Mistaken Lull, Simple Errand, Death in Gaza (From Hamas Rockets)
In Gaza, Tragic Result for Misplaced Hopes of Cease-Fire
JABALIYA, Gaza Strip — The Abu Wardah family woke up on Friday morning to word that a hudna — Arabic for cease-fire — had been declared during the three-hour visit of the Egyptian prime minister to this embattled territory.
So, after two days of huddling indoors to avoid intensifying Israeli air assaults, Abed Abu Wardah, the patriarch, went to the market to buy fruits and vegetables. His 22-year-old son, Aiman, took an empty blue canister to be refilled with cooking gas. The younger children of their neighborhood, Annazla, in this town north of Gaza City went out to the dirt alley to kick a soccer ball.
But around 9:45 a.m., family members and neighbors said, an explosion struck a doorway near the Abu Wardah home, killing Aiman Abu Wardah as he returned from his errand, as well as Mahmoud Sadallah, 4, who lived next door and had refused his older cousin’s pleas to stay indoors.
‘What is the truce? What does it mean?’ the 22-year-old’s brother Mohammed, 27, asked as he mourned a few hours later.

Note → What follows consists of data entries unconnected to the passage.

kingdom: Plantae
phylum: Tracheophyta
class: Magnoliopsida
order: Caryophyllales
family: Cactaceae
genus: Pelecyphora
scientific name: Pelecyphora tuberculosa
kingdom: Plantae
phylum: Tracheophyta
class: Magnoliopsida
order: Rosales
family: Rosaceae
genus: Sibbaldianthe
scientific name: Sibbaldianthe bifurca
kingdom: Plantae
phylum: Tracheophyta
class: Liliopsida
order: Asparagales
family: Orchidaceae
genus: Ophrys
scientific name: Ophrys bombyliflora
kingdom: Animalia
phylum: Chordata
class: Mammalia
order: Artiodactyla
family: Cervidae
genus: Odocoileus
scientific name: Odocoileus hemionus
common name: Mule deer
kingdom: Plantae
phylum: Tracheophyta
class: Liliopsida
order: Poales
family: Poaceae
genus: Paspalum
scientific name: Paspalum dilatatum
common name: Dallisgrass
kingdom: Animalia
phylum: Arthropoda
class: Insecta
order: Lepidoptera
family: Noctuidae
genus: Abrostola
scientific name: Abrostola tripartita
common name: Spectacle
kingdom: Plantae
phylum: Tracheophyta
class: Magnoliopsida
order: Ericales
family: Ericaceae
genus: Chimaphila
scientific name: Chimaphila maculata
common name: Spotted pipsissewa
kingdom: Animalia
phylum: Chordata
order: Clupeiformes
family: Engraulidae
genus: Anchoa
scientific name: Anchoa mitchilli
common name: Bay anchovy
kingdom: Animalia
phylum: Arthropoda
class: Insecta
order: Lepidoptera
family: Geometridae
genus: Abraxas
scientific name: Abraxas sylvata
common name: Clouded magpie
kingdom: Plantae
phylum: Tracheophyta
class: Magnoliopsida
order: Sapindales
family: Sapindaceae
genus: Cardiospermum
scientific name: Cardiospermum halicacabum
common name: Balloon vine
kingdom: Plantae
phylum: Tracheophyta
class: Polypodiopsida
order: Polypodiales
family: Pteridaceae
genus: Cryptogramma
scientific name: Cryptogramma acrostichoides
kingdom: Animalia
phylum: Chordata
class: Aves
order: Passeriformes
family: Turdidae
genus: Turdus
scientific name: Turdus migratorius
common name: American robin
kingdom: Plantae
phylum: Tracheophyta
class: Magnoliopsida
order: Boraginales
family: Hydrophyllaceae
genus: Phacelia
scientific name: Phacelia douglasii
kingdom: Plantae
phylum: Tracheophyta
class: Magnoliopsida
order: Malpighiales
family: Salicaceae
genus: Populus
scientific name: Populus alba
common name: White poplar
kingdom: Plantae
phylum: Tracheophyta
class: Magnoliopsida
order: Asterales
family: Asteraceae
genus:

It is unclear who was responsible for the strike on Annazla: the damage was nowhere near severe enough to have come from an Israeli F-16, raising the possibility that an errant missile fired by Palestinian militants was responsible for the deaths. What seems clear is that expectations for a pause in the fighting, for at least one family, were tragically misplaced.
Scores of rockets were fired from Gaza toward cities in southern Israel during the visit of Prime Minister Hesham Qandil of Egypt, causing panic and shattering hopes that the Egyptian leader might broker a longer-term cease-fire. The Israeli military said it suspended airstrikes during the visit, though at least two of the familiar booms of F-16 bombardments were heard in Gaza City around 9 a.m.
The failed cease-fire began a day of highs and lows across Gaza, where the largely impoverished population of 1.5 million people has become somewhat inured to violence after years of battle with Israel, and where resistance is an honored part of the culture.